▼
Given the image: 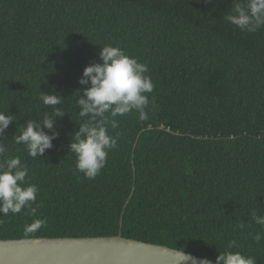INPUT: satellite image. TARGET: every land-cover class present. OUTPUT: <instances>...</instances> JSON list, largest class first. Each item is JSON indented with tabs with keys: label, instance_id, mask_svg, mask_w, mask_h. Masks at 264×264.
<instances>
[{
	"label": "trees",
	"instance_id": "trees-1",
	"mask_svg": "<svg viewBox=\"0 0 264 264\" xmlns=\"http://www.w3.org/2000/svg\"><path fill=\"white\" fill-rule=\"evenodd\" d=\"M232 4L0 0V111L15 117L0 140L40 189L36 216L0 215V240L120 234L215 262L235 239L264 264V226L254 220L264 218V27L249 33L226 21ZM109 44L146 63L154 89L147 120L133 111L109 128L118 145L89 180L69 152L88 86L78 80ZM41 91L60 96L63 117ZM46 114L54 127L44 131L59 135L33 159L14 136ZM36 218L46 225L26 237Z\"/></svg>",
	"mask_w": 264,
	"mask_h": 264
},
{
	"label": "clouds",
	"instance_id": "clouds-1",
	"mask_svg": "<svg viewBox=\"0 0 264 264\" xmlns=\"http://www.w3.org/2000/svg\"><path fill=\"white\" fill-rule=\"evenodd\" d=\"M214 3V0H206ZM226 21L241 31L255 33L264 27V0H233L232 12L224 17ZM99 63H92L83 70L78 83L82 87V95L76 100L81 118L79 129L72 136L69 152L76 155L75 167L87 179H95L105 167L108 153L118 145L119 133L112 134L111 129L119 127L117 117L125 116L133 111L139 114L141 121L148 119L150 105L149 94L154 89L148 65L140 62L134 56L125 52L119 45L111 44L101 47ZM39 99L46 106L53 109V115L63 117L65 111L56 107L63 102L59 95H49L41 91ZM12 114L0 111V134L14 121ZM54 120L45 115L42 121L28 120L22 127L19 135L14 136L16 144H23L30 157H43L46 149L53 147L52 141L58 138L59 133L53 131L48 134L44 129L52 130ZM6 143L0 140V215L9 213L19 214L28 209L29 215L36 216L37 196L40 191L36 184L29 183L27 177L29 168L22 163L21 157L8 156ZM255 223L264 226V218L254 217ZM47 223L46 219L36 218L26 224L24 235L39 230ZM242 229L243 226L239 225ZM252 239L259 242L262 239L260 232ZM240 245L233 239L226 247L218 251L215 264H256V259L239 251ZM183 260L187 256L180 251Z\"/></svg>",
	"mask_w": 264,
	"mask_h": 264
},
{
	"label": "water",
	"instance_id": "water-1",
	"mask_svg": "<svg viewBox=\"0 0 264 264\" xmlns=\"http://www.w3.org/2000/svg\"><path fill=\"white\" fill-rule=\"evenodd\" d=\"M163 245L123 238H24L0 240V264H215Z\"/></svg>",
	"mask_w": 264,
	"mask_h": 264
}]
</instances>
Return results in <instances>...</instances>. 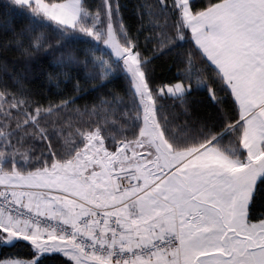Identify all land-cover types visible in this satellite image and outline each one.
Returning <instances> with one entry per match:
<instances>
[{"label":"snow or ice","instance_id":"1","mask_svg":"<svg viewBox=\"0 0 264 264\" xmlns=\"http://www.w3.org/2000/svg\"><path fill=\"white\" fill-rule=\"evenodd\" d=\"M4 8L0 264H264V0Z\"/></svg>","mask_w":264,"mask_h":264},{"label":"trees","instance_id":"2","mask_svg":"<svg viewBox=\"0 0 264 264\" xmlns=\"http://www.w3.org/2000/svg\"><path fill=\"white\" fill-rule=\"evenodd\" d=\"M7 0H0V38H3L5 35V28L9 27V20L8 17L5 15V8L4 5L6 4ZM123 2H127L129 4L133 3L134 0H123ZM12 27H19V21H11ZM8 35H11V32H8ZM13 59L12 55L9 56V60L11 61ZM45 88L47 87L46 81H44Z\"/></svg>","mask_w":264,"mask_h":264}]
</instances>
▲
▼
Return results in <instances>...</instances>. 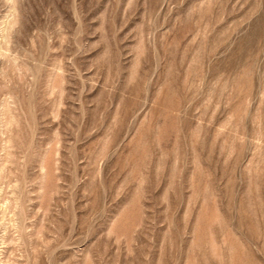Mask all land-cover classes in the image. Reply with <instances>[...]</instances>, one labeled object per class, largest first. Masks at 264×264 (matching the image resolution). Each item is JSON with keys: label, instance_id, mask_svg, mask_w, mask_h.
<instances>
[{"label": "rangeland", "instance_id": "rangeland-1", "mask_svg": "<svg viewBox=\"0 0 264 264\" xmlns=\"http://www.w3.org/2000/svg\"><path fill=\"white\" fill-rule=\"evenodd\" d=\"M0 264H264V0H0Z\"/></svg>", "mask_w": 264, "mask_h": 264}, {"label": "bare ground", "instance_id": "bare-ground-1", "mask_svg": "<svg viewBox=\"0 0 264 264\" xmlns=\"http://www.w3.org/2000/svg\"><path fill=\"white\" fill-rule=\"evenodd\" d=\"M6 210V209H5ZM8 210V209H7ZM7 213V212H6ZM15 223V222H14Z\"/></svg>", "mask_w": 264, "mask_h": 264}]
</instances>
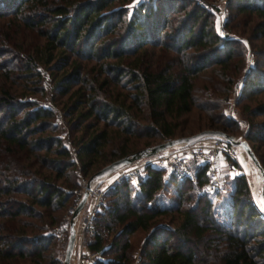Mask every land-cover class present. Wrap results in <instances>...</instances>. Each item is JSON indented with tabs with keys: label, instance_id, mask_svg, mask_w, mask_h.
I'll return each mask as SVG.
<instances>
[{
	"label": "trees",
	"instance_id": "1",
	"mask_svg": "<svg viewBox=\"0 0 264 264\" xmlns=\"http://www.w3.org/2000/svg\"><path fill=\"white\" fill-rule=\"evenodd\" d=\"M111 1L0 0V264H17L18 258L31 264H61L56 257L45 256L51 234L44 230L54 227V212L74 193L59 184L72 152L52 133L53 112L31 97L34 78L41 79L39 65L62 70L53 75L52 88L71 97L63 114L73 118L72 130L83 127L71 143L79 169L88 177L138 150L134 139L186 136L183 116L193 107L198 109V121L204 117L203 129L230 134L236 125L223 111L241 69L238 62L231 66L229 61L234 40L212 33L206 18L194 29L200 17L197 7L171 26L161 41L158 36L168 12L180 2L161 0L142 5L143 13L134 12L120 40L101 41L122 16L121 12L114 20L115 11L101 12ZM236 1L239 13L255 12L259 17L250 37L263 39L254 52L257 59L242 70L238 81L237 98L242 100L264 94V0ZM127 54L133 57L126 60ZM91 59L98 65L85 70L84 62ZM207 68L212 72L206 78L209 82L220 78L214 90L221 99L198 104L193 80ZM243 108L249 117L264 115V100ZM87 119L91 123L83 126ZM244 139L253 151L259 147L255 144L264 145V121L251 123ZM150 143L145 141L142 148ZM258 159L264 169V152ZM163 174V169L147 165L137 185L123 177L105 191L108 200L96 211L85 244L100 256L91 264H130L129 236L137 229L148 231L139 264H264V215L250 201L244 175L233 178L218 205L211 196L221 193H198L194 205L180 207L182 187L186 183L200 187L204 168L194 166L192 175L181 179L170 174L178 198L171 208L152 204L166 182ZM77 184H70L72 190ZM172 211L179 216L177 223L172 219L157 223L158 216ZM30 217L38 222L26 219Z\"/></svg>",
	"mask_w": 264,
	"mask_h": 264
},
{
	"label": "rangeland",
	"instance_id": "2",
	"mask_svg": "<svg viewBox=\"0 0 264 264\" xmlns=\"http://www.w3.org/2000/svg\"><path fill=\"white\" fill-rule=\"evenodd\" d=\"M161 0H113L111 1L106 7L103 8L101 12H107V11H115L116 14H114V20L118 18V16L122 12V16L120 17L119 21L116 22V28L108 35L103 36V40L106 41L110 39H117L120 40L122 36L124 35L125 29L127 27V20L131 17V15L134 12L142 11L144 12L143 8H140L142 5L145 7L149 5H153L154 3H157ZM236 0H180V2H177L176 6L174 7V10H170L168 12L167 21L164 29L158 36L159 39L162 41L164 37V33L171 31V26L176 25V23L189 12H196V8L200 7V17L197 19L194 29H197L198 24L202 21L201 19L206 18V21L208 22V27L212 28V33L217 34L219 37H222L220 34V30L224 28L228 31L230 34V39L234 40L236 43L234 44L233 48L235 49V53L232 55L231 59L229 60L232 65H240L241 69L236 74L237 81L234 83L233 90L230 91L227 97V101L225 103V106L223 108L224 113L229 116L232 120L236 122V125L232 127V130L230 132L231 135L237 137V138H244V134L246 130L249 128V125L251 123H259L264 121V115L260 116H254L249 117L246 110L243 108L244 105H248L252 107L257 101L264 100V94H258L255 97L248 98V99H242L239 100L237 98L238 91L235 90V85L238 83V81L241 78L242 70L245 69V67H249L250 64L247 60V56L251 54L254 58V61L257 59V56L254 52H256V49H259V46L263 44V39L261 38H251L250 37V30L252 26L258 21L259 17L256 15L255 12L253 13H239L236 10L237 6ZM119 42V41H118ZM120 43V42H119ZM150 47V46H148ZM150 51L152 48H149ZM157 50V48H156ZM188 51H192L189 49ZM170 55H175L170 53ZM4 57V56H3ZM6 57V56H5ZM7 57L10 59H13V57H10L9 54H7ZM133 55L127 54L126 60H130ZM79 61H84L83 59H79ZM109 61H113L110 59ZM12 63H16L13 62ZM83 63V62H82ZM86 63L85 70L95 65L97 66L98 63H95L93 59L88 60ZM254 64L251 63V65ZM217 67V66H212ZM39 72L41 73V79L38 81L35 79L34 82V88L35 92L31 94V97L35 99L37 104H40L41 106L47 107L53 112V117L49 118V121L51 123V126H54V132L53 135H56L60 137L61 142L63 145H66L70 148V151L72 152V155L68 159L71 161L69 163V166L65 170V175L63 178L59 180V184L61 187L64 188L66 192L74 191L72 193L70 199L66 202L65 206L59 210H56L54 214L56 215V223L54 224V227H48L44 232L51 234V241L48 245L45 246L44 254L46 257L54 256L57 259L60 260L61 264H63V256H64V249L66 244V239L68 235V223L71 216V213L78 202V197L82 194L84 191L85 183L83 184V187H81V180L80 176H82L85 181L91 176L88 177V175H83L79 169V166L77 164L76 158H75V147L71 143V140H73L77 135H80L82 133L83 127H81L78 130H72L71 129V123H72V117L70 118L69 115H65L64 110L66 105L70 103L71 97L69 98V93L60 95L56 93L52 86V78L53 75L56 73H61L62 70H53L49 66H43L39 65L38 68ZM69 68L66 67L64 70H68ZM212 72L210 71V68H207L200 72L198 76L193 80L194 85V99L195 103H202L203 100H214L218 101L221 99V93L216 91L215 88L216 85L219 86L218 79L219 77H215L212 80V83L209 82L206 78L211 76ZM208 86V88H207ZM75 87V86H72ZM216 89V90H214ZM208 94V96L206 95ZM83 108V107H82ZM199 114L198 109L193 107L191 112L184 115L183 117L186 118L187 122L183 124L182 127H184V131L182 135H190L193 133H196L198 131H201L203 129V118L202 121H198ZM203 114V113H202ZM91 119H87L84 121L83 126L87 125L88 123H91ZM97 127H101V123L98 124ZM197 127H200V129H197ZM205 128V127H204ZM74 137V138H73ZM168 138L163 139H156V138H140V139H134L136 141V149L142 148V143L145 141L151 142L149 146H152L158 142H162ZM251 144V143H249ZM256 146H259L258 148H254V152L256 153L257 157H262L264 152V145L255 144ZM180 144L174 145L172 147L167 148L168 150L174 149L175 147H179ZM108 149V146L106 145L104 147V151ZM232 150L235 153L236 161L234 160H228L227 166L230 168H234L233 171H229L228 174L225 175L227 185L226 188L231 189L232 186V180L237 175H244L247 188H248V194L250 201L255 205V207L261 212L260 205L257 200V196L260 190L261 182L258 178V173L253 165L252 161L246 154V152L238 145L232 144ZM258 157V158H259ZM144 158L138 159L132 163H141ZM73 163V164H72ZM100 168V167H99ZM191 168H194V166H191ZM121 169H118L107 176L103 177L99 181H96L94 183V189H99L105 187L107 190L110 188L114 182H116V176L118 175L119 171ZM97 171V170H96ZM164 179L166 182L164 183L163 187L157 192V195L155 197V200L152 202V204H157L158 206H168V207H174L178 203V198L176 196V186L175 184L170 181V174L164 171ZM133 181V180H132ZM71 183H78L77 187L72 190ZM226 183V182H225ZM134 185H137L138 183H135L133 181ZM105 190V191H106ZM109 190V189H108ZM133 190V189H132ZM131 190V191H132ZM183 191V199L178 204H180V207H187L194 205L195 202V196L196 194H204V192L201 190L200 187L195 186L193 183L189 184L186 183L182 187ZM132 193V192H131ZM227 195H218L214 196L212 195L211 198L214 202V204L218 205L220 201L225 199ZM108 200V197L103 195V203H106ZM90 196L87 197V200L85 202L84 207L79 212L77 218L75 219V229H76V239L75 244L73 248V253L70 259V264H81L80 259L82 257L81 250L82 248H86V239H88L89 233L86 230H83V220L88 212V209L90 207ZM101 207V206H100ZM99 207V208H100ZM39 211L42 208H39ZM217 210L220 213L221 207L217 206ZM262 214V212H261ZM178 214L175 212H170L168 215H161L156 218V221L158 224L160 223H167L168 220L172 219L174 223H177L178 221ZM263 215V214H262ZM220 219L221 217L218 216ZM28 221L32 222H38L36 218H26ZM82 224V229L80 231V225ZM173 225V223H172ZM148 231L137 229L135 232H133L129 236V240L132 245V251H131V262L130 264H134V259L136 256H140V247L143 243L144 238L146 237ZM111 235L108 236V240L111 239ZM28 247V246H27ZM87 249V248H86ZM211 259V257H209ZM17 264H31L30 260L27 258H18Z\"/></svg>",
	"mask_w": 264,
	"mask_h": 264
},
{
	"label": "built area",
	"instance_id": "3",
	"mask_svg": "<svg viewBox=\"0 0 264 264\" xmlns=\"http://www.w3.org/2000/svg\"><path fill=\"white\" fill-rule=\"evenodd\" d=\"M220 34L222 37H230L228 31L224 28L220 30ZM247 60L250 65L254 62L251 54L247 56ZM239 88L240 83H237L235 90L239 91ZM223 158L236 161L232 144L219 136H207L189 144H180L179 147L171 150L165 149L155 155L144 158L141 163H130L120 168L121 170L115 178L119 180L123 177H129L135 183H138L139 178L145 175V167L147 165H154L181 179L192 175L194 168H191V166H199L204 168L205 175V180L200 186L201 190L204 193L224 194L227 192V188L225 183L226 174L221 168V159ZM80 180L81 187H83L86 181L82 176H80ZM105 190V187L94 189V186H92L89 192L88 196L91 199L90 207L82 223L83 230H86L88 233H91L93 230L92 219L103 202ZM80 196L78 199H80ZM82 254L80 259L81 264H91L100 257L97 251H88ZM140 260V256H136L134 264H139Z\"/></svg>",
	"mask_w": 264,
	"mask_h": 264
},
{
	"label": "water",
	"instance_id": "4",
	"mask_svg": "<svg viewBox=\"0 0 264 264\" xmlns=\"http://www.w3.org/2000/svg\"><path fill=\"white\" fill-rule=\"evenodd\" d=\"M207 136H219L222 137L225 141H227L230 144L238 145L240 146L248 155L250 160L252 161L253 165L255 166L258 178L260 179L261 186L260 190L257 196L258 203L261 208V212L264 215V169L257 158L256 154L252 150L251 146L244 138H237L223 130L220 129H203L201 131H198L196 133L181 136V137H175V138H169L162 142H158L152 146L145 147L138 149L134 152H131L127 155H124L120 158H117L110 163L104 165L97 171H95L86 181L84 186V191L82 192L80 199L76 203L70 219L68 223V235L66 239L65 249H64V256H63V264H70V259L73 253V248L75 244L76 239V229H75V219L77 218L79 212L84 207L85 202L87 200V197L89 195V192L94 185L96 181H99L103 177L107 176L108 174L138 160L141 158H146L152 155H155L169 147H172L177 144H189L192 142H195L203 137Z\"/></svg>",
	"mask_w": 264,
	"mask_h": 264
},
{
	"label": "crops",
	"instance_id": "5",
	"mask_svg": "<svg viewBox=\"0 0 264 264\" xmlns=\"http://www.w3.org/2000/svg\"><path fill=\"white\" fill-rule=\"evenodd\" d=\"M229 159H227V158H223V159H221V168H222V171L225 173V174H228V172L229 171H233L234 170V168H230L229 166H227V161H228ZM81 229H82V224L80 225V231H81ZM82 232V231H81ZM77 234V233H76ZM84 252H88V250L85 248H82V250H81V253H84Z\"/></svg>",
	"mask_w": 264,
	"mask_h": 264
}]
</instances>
▲
Please list each line in the data above that contains the string "trees". Letter case counts.

	"label": "trees",
	"instance_id": "trees-1",
[{"label":"snow or ice","instance_id":"1","mask_svg":"<svg viewBox=\"0 0 264 264\" xmlns=\"http://www.w3.org/2000/svg\"><path fill=\"white\" fill-rule=\"evenodd\" d=\"M4 8L0 264H264V0Z\"/></svg>","mask_w":264,"mask_h":264},{"label":"trees","instance_id":"2","mask_svg":"<svg viewBox=\"0 0 264 264\" xmlns=\"http://www.w3.org/2000/svg\"><path fill=\"white\" fill-rule=\"evenodd\" d=\"M7 0H0V38H3L5 35V28L9 27V20L8 17L5 15V8L4 5L6 4ZM123 2H127L129 4L133 3L134 0H123ZM12 27H19V21H11ZM8 35H11V32H8ZM13 59L12 55L9 56V60L11 61ZM45 88L47 87L46 81H44Z\"/></svg>","mask_w":264,"mask_h":264}]
	"label": "trees",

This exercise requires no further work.